The Tcl solution to convert from MacJapanese to Unicode is a beautiful one-liner:

puts out.txt [encoding convertfrom macJapan [read in.txt]]

…so much effort to arrive at this simple solution!


From here I wrapped the Tcl one-liner in a bunch more script so that it can handle both files and directories, as well as wildcards and stdin. It can also list all known encodings, and can take an argument representing the source encoding (of course it defaults to MacJapanese). Essentially, I made the one-liner into a proper command-line tool.

I have a secondary shell script that runs convert2unicode against my drive full of disk images, along with some housekeeping and maintenance functions. The whole process of listing the disks and converting the resulting text files takes less than 30 seconds for 250 items.

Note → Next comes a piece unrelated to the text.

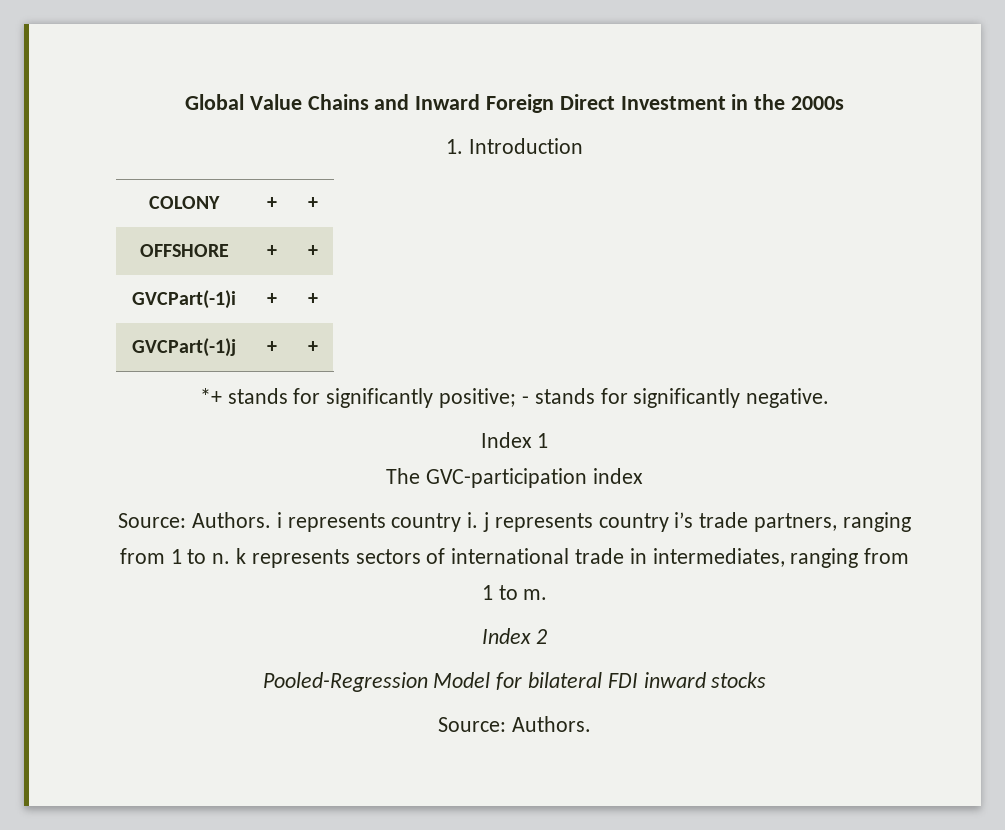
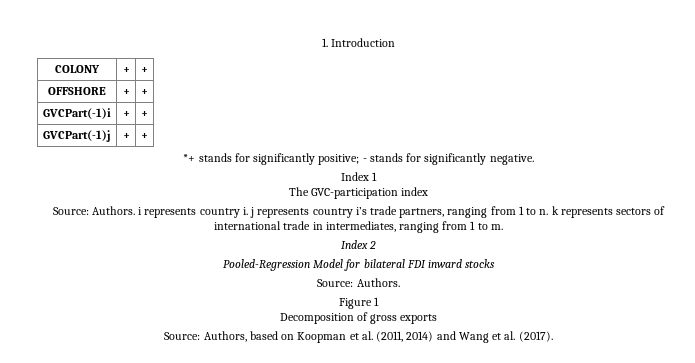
[184,94,845,113] Global Value Chains and Inward Foreign Direct Investment in the 2000s // -> (321, 42) none
(591, 724) none -> [338,297,380,309] [279,312,438,324] [164,331,553,343] // Figure 1 // Decomposition of gross exports // Source: Authors, based on Koopman et al. (2011, 2014) and Wang et al. (2017).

So, at this point I can generate text files with the contents of each disk, but to get sensible search results each filename would have to have its full path. So I rolled my sleeves up and forked hfsutils to add a “full” output mode to display the filenames in exactly the way I needed. My C skills were really rusty so this work was quite a challenge.

Finally, I created a fairly naïve web-based search engine that can search through hundreds of files, totalling almost half a million lines of text, in a fraction of a second.


I’d like to offer the ability for individual files to be extracted from a disk image so they can be downloaded by interested parties. This would be similar to the way Internet Archive allows individual files to be downloaded from inside ISO disk images. However, this involves further challenges with text encoding and I would also have to address potential bandwidth concerns.

Whilst the Tcl solution is great, it is not quite perfect. Currently the behaviour of the encoding convertfrom command silently ignores problem characters. Future versions of Tcl will have the option of displaying errors. I’ll keep an eye on that progress and upgrade my scripts when the time comes.